제시된 글

+++

# 20 뉴스 그룹 모델 생성

In [13]:
import numpy as np 
import pandas as pd
import joblib

In [14]:
from sklearn.linear_model import LogisticRegression
from sklearn.model_selection import GridSearchCV
from sklearn.metrics import accuracy_score
from sklearn.pipeline import Pipeline 
from sklearn.feature_extraction.text import CountVectorizer, TfidfVectorizer

### 훈련/테스트용 데이터 추출

In [15]:
from sklearn.datasets import fetch_20newsgroups

In [16]:
df_train = fetch_20newsgroups(subset='train', random_state=156,
                                remove=('headers', 'footers', 'quotes'))
df_test = fetch_20newsgroups(subset='test', random_state=156,
                                remove=('headers', 'footers', 'quotes'))

In [None]:
X_train, y_train = df_train.data, df_train.target
X_test, y_test = df_test.data, df_test.target

In [5]:
len(X_train), len(X_test)

(11314, 7532)

### (1) CountVectorizer + LogisticRegression

In [6]:
pipeline = Pipeline([
    ('count_vect', CountVectorizer(ngram_range=(1, 2))),
    ('lr_clf', LogisticRegression())

+++

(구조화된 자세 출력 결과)
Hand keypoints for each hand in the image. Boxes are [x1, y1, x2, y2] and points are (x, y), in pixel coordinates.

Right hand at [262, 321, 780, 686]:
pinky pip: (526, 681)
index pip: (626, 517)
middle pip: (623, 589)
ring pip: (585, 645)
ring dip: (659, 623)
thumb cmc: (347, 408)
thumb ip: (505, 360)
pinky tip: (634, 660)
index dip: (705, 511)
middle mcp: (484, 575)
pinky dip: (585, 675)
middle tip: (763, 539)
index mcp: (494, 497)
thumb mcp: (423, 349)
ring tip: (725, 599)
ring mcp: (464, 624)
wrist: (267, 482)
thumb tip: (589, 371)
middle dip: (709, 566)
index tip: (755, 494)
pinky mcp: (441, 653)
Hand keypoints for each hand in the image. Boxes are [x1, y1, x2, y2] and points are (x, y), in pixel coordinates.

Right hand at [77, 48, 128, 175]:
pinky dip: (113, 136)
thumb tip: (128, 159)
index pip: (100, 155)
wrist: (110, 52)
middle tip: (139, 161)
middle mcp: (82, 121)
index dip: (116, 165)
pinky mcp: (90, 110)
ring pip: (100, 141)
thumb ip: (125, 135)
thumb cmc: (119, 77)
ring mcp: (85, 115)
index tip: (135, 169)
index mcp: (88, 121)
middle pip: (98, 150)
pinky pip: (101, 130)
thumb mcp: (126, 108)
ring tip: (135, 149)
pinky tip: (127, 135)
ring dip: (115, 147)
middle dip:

+++

문제
20 뉴스 그룹 모델 생성 글에서 "### (1) CountVectorizer"부터 "('lr_clf', LogisticRegression())"까지 한 글자도 바꾸지 말고 옮겨 적어라. 기록은 쓸 필요가 없다.

최종 답
### (1) CountVectorizer + LogisticRegression

In [6]:
pipeline = Pipeline([
    ('count_vect', CountVectorizer(ngram_range=(1, 2))),
    ('lr_clf', LogisticRegression())